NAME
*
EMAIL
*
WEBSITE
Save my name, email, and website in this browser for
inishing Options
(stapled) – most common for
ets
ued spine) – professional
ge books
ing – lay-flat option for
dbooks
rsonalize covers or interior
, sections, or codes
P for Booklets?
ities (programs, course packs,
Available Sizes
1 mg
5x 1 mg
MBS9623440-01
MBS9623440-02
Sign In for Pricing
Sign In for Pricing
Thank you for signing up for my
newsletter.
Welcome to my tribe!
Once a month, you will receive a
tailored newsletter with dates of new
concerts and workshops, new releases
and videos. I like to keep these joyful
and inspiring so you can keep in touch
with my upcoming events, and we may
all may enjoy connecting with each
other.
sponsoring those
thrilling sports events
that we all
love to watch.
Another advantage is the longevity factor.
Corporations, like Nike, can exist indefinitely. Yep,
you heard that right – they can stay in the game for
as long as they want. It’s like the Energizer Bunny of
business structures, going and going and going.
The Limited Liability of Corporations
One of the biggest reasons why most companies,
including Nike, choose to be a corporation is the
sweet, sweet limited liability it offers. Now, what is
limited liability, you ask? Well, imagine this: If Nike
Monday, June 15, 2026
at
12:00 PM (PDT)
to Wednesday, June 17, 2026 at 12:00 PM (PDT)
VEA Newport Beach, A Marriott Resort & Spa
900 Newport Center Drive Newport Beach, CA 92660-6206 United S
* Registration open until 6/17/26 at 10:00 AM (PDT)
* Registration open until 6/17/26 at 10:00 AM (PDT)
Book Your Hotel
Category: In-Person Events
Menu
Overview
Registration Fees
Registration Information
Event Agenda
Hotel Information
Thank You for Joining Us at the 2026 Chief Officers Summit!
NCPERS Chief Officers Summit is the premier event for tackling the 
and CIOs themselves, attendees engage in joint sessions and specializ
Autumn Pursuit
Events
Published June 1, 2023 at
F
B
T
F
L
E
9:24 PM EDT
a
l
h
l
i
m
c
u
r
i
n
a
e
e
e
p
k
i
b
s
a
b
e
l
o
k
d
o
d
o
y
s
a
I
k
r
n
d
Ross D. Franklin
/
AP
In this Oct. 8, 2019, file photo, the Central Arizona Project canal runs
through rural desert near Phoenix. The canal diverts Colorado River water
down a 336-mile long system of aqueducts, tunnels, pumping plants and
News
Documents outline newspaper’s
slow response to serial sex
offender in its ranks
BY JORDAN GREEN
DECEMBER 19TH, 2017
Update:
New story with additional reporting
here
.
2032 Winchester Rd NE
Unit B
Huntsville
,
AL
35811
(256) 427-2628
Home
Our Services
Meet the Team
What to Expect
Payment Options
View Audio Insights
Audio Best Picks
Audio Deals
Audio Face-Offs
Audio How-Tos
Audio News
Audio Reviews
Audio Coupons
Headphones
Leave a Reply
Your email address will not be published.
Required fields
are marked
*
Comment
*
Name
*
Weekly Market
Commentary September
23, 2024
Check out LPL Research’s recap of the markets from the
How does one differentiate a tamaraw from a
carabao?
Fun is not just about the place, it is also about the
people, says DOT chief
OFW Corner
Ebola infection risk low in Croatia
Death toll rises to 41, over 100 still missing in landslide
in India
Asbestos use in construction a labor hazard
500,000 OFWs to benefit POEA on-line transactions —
════════
Work order> The line that contains "Audio Deals", the final line of the listing, and every line between them are to be retyped exactly; nothing else.

Result of the exercise>
Audio Deals
Audio Face-Offs
Audio How-Tos
Audio News
Audio Reviews
Audio Coupons
Headphones
Leave a Reply
Your email address will not be published.
Required fields
are marked
*
Comment
*
Name
*
Weekly Market
Commentary September
23, 2024
Check out LPL Research’s recap of the markets from the
How does one differentiate a tamaraw from a
carabao?
Fun is not just about the place, it is also about the
people, says DOT chief
OFW Corner
Ebola infection risk low in Croatia
Death toll rises to 41, over 100 still missing in landslide
in India
Asbestos use in construction a labor hazard
500,000 OFWs to benefit POEA on-line transactions —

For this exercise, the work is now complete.